Acontece que eu não estava conduzindo nada, nem a mim mesma. Eu só pulava do meu hotel para o trabalho e para as festas, e das festas para o hotel e então de volta para o trabalho, como um bonde entorpecido. Imagino que eu deveria estar entusiasmada como a maioria das outras garotas, mas eu não conseguia me comover com nada. (Me sentia muito calma e muito vazia, do jeito que o olho de um tornado deve se sentir, movendo-se pacatamente em meio ao turbilhão que o rodeia.)

No trecho mais marcante do livro, Sylvia Plath faz uma brilhante analogia para destacar a pressão que Esther sente diante das infinitas possibilidades de vida que se abrem para ela. A autora compara essas possibilidades a figos em uma figueira, onde cada figo representa um caminho diferente — ser esposa, mãe, jornalista, poeta, entre outros.

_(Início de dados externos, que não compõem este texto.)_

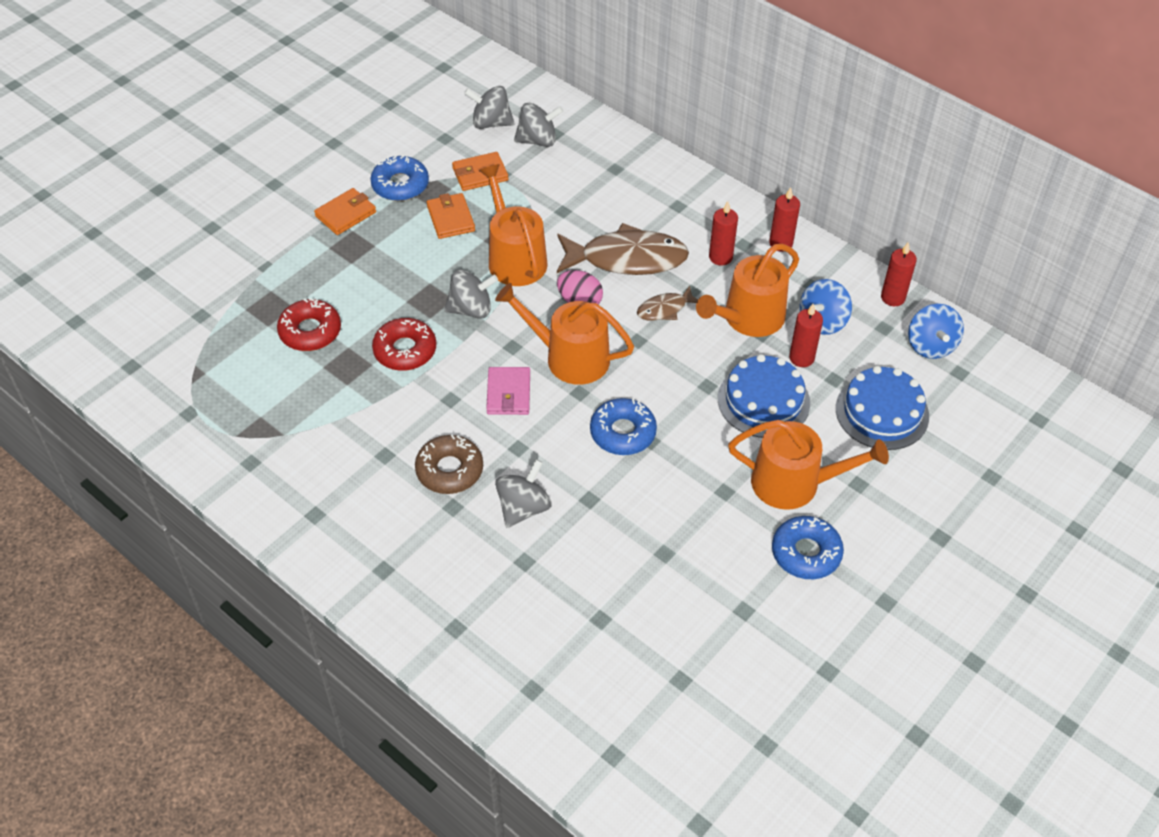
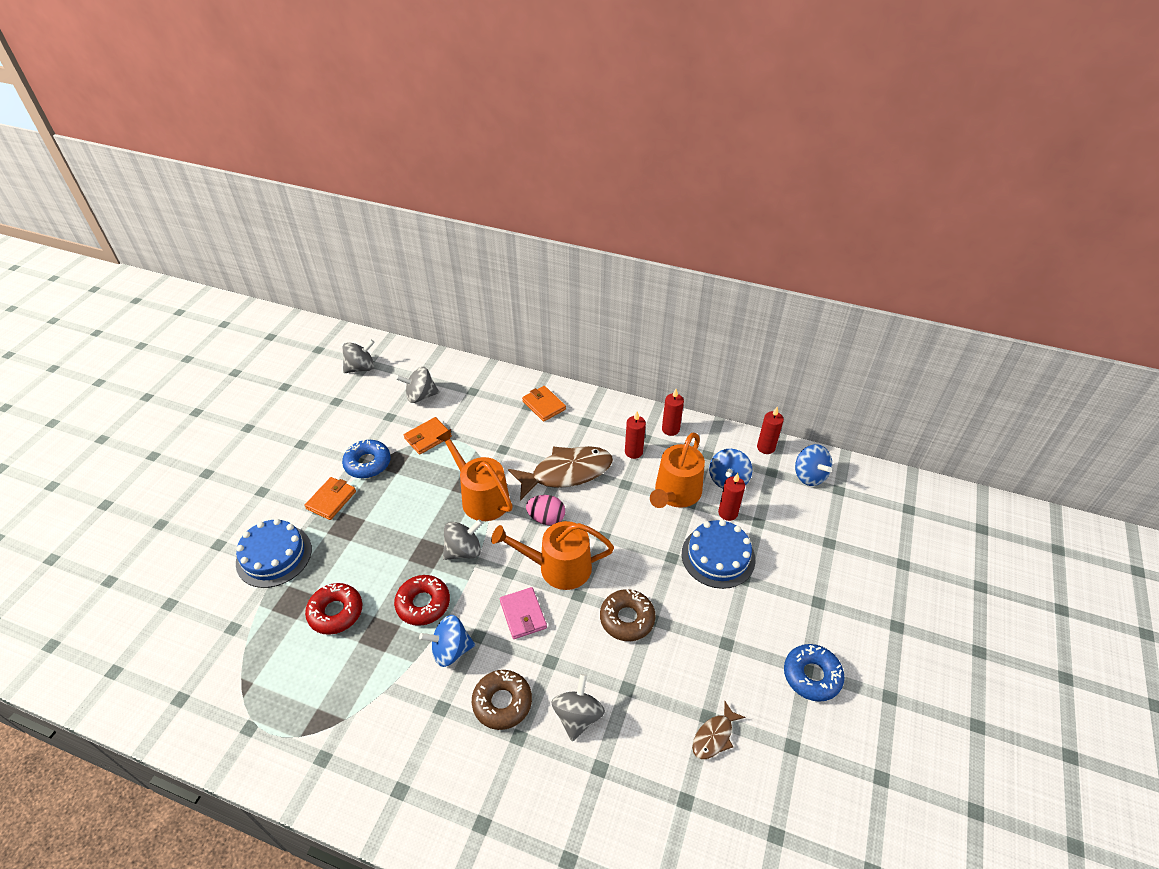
camera: 20 degrees left, 5 degrees down
orange wallet [427,193,475,239] -> orange wallet moved to [522,386,566,422]
grey spinning top [514,103,563,147] -> grey spinning top moved to [343,340,375,373]
blue donut [590,398,657,455] -> brown donut [600,589,656,641]
brown fish [637,286,698,321] -> brown fish moved to [692,701,746,759]
orange watering can [728,420,889,510] -> none
blue cake [836,366,929,450] -> blue cake moved to [236,519,312,588]
none -> blue spinning top [419,615,475,667]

Uma das opções, curiosamente, é se tornar campeã olímpica de remo, mesmo que Esther nunca tenha tido interesse ou vontade de praticar o esporte. Conforme os figos começam a murchar e cair, Esther se vê paralisada pela indecisão, incapaz de escolher uma direção, temendo que qualquer escolha signifique perder todas as outras.

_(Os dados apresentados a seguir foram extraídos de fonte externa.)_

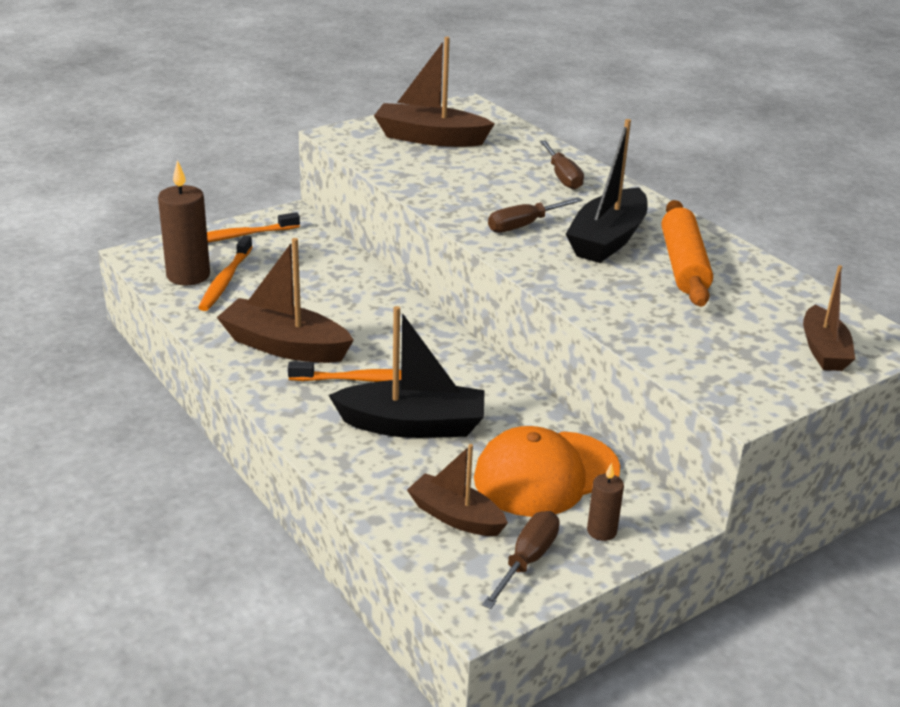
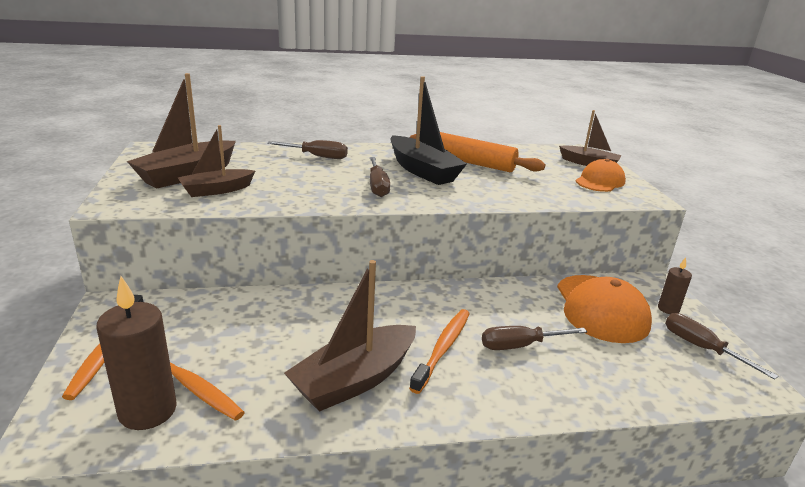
camera: 65 degrees left, 5 degrees down
black boat [328,306,485,438] -> brown screwdriver [482,326,587,350]
brown boat [407,444,508,536] -> brown boat moved to [177,125,255,197]
none -> orange cap [576,159,626,192]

Eu vi minha vida se ramificando diante de mim como a figueira verde na história. Da ponta de cada ramo, como um figo roxo gordo, um futuro maravilhoso me chamava e piscava. Um figo era um marido e um lar feliz e crianças, e outro figo era um poeta famoso e outro figo era um professor brilhante, e outro figo era Ee Gee, a incrível editora, e outro figo era a Europa e a África e a América do Sul, e outro figo era Constantino e Sócrates e Átila e um monte de outros amantes com nomes estranhos e profissões excêntricas, e outro figo era uma campeã olímpica de remadoras, e além e acima desses figos havia muitos mais figos que eu não conseguia distinguir bem. Eu me vi sentada na fenda dessa figueira, morrendo de fome, apenas porque não conseguia decidir qual dos figos eu escolheria. Eu queria cada um deles, mas escolher um significava perder todos os outros, e, enquanto eu estava ali, incapaz de decidir, os figos começaram a enrugar e ficar pretos, e, um por um, foram caindo no chão aos meus pés.

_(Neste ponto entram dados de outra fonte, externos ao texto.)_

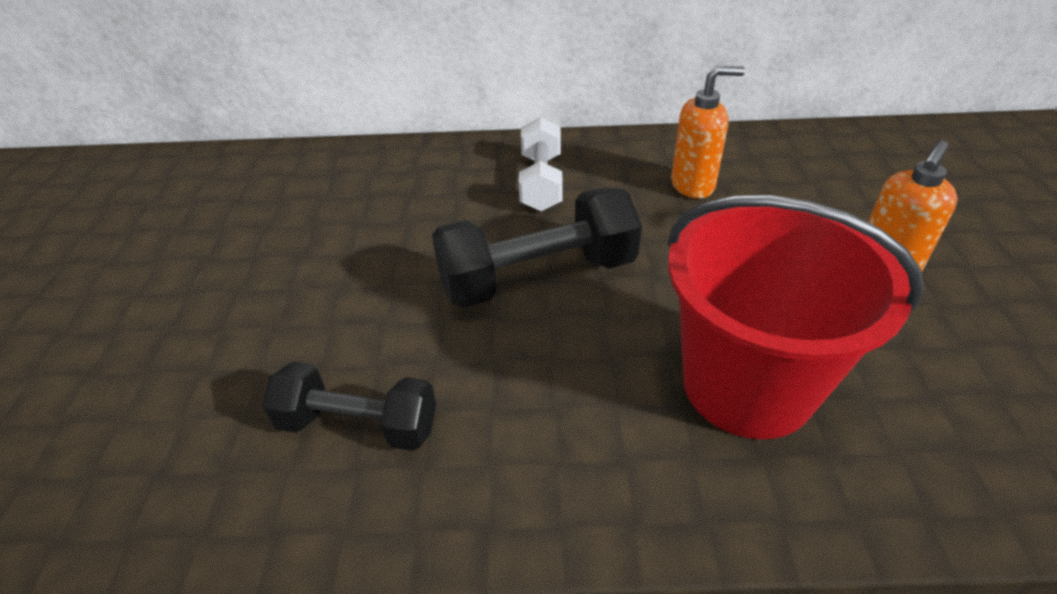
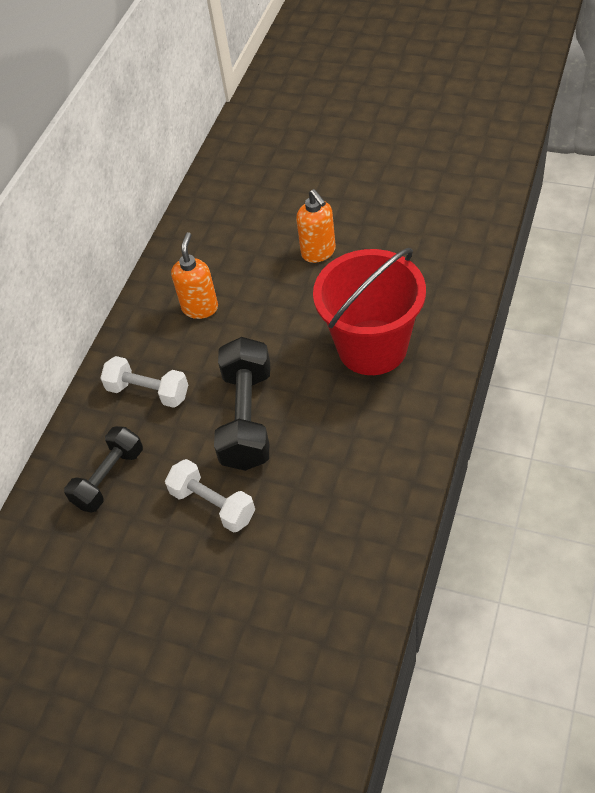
camera: 65 degrees left, 10 degrees up
black dumbbell [262,361,436,451] -> black dumbbell moved to [64,426,143,513]
none -> white dumbbell [165,459,255,533]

Nas últimas páginas, após uma série de eventos trágicos e episódios depressivos, acompanhamos Esther sendo internada em um hospital psiquiátrico, onde começa um tratamento com eletrochoque. O livro termina com a personagem prestes a sair do hospital, mas sua situação permanece incerta. Ela encara uma mistura de esperança e desespero. A última imagem que temos é a da protagonista se preparando para voltar ao mundo exterior, mas sem uma certeza clara sobre seu futuro.

Com o (polêmico) final aberto, nós não sabemos o que acontecerá com Esther. E que bom. Para mim, a incógnita sobre seu futuro, após uma narrativa que parecia apontar para um único desfecho — a morte — acaba sendo algo positivo. Ao acompanhar a trajetória da nossa heroína, a incerteza sobre seu destino soa mais esperançosa do que um encerramento definitivo. Talvez ela tenha se tornado uma escritora famosa, ou uma estilista formada. Talvez a redoma de vidro tenha voltado a pairar sobre ela em algum momento da vida. Talvez não. Na verdade, prefiro não saber. Um novo começo é muito mais valioso que um final feliz.